> Text extracted from each page:
+ + + + + + +

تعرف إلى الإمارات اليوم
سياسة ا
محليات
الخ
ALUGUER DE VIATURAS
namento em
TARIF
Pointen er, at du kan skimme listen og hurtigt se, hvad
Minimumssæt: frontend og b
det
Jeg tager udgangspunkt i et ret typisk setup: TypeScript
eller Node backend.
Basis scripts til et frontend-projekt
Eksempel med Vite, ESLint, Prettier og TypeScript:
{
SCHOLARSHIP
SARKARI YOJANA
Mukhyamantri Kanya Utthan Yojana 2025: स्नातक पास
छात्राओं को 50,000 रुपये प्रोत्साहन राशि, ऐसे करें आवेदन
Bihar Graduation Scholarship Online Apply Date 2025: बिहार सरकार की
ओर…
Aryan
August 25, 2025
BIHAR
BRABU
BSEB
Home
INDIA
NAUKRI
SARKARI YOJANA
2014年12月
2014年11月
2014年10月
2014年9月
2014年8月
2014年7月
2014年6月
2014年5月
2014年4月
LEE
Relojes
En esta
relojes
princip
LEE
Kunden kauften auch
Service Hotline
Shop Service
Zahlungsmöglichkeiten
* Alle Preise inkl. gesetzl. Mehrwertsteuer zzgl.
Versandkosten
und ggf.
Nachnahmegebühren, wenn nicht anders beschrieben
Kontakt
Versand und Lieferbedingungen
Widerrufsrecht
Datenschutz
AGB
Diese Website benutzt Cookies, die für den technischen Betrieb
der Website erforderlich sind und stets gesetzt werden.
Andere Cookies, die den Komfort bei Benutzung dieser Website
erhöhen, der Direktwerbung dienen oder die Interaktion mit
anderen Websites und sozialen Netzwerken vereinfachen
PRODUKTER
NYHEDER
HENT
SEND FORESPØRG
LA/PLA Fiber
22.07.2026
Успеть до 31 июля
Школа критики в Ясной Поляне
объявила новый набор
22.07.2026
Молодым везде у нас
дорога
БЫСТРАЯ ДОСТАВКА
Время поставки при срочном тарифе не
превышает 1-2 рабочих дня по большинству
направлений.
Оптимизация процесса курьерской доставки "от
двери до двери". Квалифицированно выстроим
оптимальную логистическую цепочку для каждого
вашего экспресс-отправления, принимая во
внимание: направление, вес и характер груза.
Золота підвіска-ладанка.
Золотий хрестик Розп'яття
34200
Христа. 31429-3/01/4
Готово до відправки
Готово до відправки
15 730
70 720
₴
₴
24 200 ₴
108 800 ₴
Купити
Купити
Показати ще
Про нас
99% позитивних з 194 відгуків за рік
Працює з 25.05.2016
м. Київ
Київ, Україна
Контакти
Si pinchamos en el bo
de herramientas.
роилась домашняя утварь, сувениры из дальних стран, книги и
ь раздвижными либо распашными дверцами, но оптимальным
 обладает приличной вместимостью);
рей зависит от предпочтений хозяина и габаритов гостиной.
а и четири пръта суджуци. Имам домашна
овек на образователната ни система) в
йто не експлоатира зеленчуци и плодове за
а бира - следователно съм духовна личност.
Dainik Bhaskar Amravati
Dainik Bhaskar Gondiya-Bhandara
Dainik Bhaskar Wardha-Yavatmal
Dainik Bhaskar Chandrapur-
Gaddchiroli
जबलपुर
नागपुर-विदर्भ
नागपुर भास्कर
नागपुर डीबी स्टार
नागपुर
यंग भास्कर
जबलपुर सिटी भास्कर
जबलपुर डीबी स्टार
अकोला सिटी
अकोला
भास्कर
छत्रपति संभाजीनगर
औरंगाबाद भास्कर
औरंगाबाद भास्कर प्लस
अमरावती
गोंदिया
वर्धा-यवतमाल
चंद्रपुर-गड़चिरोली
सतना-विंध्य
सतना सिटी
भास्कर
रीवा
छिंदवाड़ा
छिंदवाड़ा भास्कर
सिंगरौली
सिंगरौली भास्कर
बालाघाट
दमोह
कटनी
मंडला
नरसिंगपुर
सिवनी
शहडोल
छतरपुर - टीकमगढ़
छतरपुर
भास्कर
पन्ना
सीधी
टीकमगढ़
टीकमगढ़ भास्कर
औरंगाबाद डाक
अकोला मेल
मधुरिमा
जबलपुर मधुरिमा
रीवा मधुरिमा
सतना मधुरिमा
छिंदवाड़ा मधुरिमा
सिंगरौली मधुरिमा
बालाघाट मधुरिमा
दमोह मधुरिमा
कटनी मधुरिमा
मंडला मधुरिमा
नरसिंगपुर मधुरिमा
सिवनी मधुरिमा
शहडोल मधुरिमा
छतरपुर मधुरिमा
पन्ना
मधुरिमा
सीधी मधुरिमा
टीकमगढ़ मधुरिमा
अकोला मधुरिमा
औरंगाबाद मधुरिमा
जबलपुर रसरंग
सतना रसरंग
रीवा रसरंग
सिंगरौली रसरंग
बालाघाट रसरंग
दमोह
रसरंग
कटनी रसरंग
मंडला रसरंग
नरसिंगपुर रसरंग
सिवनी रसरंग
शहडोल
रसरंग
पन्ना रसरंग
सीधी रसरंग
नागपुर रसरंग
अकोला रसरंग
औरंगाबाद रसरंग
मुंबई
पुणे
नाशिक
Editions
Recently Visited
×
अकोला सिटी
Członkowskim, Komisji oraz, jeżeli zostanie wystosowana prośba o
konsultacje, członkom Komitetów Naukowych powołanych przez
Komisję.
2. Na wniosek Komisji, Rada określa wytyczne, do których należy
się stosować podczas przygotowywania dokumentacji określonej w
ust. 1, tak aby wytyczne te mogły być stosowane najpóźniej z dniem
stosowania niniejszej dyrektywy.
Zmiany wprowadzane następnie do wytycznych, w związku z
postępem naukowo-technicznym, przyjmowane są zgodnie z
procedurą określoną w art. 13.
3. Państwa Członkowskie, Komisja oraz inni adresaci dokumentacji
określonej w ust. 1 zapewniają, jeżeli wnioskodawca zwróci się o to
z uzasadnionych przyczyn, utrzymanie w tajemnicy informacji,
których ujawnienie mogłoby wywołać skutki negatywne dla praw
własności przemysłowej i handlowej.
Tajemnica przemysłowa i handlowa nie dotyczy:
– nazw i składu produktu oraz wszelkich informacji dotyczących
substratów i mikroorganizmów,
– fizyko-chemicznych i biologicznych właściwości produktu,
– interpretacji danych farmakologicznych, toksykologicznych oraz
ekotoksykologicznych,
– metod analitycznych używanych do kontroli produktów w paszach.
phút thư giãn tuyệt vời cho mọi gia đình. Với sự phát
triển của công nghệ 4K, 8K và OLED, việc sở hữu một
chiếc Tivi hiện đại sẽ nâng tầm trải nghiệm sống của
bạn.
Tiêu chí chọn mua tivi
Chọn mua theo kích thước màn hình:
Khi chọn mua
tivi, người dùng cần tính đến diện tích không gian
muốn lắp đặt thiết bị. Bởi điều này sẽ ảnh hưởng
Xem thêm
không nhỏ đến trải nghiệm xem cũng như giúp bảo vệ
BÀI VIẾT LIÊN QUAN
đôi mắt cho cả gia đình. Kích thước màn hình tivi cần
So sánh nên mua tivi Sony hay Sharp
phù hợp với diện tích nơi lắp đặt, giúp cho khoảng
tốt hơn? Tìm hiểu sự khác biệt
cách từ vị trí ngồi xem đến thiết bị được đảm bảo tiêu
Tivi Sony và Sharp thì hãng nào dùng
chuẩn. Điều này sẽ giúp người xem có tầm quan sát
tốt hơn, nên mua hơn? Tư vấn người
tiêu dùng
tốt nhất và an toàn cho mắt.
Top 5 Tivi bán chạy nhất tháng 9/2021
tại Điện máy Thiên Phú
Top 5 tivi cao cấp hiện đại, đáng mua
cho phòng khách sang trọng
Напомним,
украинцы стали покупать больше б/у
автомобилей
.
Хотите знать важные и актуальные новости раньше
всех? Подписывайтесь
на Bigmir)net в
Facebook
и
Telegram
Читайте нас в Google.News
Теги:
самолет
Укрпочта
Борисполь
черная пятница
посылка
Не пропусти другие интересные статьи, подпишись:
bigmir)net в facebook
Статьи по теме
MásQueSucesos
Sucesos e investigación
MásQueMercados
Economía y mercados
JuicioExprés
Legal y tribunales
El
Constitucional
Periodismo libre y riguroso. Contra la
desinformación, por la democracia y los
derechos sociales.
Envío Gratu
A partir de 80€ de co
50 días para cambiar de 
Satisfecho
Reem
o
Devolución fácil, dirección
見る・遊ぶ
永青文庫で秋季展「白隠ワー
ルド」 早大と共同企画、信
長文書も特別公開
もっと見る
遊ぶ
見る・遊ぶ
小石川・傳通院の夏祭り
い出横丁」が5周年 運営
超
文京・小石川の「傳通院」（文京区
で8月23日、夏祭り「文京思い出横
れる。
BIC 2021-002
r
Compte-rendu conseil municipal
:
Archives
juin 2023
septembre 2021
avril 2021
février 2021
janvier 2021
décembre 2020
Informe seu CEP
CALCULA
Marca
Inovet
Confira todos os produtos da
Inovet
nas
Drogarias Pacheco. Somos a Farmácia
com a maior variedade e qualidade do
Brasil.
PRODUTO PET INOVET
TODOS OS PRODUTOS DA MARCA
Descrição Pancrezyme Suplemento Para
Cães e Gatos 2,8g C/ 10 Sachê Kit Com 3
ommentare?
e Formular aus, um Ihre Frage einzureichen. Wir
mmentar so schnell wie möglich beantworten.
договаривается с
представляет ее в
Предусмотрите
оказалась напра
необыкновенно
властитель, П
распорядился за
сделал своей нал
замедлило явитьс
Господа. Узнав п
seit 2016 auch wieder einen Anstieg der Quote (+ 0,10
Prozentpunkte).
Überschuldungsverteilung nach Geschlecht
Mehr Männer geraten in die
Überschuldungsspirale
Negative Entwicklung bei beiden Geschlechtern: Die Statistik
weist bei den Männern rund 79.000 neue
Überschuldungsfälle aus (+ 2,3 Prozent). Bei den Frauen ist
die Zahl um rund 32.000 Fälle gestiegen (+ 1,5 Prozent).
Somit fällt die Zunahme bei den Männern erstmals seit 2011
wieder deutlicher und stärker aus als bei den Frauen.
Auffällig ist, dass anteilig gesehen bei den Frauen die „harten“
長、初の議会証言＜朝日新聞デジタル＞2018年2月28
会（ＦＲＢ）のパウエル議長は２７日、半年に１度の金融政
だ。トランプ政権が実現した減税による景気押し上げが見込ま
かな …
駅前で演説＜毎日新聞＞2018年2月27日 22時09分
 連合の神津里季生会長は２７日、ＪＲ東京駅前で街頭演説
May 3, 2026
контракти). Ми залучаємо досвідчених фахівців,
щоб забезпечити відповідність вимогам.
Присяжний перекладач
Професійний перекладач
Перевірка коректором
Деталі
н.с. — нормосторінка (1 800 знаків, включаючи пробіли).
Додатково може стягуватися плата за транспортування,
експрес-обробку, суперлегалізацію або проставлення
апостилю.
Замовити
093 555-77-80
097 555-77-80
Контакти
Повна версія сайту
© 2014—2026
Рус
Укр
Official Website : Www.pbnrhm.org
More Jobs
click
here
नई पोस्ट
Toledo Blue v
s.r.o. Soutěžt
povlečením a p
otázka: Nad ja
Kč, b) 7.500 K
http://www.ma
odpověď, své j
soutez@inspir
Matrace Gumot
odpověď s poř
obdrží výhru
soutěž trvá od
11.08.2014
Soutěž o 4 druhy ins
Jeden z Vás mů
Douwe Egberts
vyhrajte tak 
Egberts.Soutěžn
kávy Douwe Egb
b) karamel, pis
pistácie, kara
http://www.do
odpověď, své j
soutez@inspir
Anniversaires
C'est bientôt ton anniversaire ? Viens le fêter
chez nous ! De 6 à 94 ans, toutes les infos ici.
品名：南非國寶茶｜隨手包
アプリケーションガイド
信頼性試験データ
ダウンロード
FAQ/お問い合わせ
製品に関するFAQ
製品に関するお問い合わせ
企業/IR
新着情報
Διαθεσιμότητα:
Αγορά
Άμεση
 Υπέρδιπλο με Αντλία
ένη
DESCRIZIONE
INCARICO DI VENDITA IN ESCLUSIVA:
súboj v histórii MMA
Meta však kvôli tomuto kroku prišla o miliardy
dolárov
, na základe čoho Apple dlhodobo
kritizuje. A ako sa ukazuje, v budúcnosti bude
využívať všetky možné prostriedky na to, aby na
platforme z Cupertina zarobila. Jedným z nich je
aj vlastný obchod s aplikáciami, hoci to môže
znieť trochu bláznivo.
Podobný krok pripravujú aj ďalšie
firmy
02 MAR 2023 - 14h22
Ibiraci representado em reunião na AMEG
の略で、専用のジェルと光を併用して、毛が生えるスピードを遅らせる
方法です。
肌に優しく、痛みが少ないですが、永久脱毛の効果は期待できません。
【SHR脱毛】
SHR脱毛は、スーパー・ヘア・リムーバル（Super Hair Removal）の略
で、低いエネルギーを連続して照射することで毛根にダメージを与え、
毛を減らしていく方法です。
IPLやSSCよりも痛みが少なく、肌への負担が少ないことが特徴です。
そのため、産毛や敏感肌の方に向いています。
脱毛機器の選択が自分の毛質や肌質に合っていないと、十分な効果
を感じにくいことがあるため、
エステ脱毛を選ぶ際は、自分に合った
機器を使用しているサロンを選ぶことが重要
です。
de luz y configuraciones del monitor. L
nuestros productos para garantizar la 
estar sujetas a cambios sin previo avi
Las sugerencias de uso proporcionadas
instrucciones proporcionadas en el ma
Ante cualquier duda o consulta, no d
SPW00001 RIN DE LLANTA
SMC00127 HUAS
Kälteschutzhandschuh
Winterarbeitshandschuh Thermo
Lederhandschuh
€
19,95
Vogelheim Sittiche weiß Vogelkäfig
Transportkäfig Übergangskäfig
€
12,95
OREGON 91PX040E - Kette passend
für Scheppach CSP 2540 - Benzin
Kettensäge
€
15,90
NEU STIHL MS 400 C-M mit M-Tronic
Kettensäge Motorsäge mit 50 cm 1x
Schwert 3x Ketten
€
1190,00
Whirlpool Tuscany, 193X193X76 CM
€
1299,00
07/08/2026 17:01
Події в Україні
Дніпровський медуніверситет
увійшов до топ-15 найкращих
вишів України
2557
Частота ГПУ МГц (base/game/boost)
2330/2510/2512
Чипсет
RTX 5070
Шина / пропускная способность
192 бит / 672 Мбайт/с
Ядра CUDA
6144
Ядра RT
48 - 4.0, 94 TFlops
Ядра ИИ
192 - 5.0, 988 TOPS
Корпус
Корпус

+ + + + + + +

> The problem: Express every line from the beginning of the listing through the line containing "Mukhyamantri Kanya Utthan", both included, as a JSON list of strings with one string per line. Leave out any blank lines.

> Output of the exercise:
[
  "تعرف إلى الإمارات اليوم",
  "سياسة ا",
  "محليات",
  "الخ",
  "ALUGUER DE VIATURAS",
  "namento em",
  "TARIF",
  "Pointen er, at du kan skimme listen og hurtigt se, hvad",
  "Minimumssæt: frontend og b",
  "det",
  "Jeg tager udgangspunkt i et ret typisk setup: TypeScript",
  "eller Node backend.",
  "Basis scripts til et frontend-projekt",
  "Eksempel med Vite, ESLint, Prettier og TypeScript:",
  "{",
  "SCHOLARSHIP",
  "SARKARI YOJANA",
  "Mukhyamantri Kanya Utthan Yojana 2025: स्नातक पास"
]